Outside the box
For most of my career, I was advised to “think outside the box”. It’s a fun concept, a cute idea really! It’s a popular piece of advice, especially in the Silicon Valley culture, where I currently belong. The thing is though, I don’t really think the majority of us understand what the “box” is, let alone what thinking outside of it looks like!
I don’t claim to fully understand it myself either. If I did, I would be now leading my white hot new startup, disrupting some industry, or even birthing a new one, while changing the world on the side! Obviously, I am not at this stage yet! But who knows, maybe one day I will, maybe I won’t.
You can tell from my glorious daydreams above that my definition of “thinking outside the box” is a bit extreme! But that’s me. Even though I don’t consider myself to be “outside the box” yet, I did form some opinions about what forms our boxes. This article is a collection of my thoughts about the topic.

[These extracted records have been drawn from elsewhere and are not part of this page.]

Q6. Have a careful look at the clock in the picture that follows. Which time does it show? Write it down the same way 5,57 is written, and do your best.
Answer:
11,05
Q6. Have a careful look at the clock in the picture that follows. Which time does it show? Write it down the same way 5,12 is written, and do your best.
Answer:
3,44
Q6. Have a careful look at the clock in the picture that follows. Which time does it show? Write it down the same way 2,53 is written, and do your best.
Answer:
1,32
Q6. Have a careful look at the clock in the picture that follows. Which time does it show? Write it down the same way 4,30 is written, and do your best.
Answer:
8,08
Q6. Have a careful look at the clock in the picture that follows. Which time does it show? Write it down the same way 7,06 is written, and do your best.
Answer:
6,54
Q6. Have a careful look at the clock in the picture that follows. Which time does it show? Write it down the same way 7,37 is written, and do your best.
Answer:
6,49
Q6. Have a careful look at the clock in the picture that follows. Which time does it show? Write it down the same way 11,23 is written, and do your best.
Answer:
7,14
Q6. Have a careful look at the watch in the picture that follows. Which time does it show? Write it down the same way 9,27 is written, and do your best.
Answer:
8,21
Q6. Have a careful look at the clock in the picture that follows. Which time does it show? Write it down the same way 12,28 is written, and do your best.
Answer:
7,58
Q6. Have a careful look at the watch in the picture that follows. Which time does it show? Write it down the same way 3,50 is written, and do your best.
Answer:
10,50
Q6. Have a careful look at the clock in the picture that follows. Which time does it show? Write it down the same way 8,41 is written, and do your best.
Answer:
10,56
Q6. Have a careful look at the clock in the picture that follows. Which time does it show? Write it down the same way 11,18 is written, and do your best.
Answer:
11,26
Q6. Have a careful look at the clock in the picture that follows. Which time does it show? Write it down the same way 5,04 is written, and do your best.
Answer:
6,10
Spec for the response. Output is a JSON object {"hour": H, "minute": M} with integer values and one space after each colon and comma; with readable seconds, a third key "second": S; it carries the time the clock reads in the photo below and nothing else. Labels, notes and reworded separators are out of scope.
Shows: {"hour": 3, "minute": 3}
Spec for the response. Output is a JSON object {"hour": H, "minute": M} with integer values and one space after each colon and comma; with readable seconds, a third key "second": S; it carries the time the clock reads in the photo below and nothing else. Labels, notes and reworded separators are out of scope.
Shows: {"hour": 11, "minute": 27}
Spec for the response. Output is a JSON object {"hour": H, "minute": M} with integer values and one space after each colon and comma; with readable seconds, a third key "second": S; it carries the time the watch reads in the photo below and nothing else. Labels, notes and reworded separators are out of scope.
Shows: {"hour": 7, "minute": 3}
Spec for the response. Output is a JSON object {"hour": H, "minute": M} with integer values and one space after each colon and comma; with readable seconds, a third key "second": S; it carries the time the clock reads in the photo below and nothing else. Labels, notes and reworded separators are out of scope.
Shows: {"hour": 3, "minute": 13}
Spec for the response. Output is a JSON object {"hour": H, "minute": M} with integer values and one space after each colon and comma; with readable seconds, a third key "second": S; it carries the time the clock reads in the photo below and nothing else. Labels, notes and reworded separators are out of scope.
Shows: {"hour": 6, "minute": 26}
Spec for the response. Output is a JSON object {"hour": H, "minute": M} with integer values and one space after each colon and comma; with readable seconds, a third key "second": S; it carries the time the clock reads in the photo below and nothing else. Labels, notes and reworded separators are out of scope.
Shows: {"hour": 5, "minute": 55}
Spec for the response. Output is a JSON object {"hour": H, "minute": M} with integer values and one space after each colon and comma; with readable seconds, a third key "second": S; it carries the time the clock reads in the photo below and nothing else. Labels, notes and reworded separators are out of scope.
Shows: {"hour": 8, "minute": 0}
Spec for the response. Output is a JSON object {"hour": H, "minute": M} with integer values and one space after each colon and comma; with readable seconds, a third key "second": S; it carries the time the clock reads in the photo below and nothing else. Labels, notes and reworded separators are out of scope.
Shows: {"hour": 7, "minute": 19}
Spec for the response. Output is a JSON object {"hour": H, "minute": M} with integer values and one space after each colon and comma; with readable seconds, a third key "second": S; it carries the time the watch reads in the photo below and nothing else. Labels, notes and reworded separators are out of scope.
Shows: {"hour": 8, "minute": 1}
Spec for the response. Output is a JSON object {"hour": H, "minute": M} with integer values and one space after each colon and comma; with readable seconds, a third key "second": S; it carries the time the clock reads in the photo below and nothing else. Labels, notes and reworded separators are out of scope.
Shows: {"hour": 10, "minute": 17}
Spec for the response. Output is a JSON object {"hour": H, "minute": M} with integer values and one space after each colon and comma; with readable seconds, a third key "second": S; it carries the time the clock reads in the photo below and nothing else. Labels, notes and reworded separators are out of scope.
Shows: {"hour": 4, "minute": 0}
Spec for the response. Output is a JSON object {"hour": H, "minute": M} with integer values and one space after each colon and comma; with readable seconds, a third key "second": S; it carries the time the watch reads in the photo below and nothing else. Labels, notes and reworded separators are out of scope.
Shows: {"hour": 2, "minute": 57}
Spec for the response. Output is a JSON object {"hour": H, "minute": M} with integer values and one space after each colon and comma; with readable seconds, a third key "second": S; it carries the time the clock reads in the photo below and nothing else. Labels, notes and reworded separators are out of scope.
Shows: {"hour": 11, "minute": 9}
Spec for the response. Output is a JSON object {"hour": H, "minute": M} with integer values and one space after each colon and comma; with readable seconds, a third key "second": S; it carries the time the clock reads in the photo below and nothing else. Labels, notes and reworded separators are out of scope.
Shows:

Don’t mistake this article as a framework for raising above the box, or any kind of how-to guide! It’s an article, not a book, and I have already admitted that I am still learning myself 🙂
Draw the borders of your box
We don’t live in a binary world. There is no one box. The phrase “thinking outside the box” means very different things from one person to another, because of the simple fact that the “box” differs from one person to another.
Everyone of us has her or his box. Your box is not only dependent on your circumstances, but also your desires, as well as how people around you think.
Understanding yourself, and what you really want, is vital. Let’s talk careers: Do you want to grow with your current employer, or do you want to work at a different employer? How about leading your current employer one day? Or maybe you want not to work for anyone at all? Do you care about money, or do you care more about having a purpose even if it makes you poor? Maybe you want money and purpose, which is also a very valid goal. The list can go on forever. Each one of us is different.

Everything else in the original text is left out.